Doch gibt es auch Hoffnung. Denn so manche Entwicklung wird auf anderem Weg wieder umgekehrt. Die Morbacher hatten es ja nie so richtig verwunden, dass das Forstamt weggekommen ist und sie beim Thema Holz nichts mehr zu melden hatten. Und jetzt wird das ganze kommunale Holz aus den Landkreisen Trier und Bernkastel-Wittlich von Morbach aus vermarktet. Gut, die Trierer sperren sich noch ein bisschen. Ist für solche Städter ja nicht ganz einfach, wenn sie akzeptieren sollen, dass was aufs Land kommt und sie nicht alles automatisch in ihre Moselmetropole bekommen. Jetzt können die Trierer auch mal ruhig  auf den Hunsrück fahren.

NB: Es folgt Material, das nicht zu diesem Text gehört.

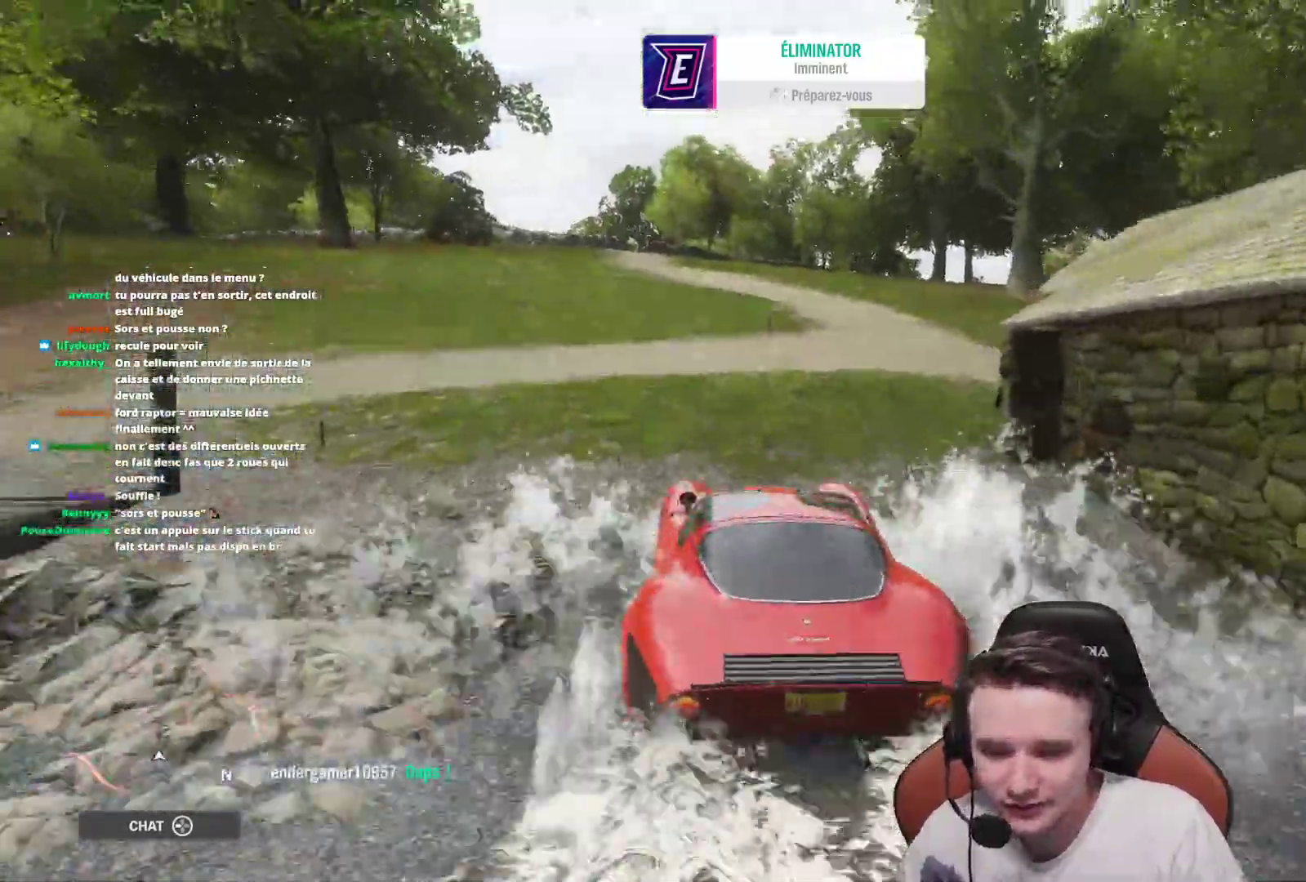
{"buttons": ["A"], "left_stick": "up-left", "right_stick": "center", "events": []}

Die tun immer so, als wäre es aus der Stadt zu uns immer wesentlich weiter als umgekehrt. Die Trierer sollen sich mal lieber um ihre Römer und ihren Marxe Karl kümmern. Da wissen sie Bescheid. Und wir Hunsrücker kümmern uns ums Holz, da kennen wir uns besser aus. Zumal ich genug Holzköpfe hier oben kenne. Ich brauche mir manchmal nur meinen Hermann anzuschauen, meint eure Liss.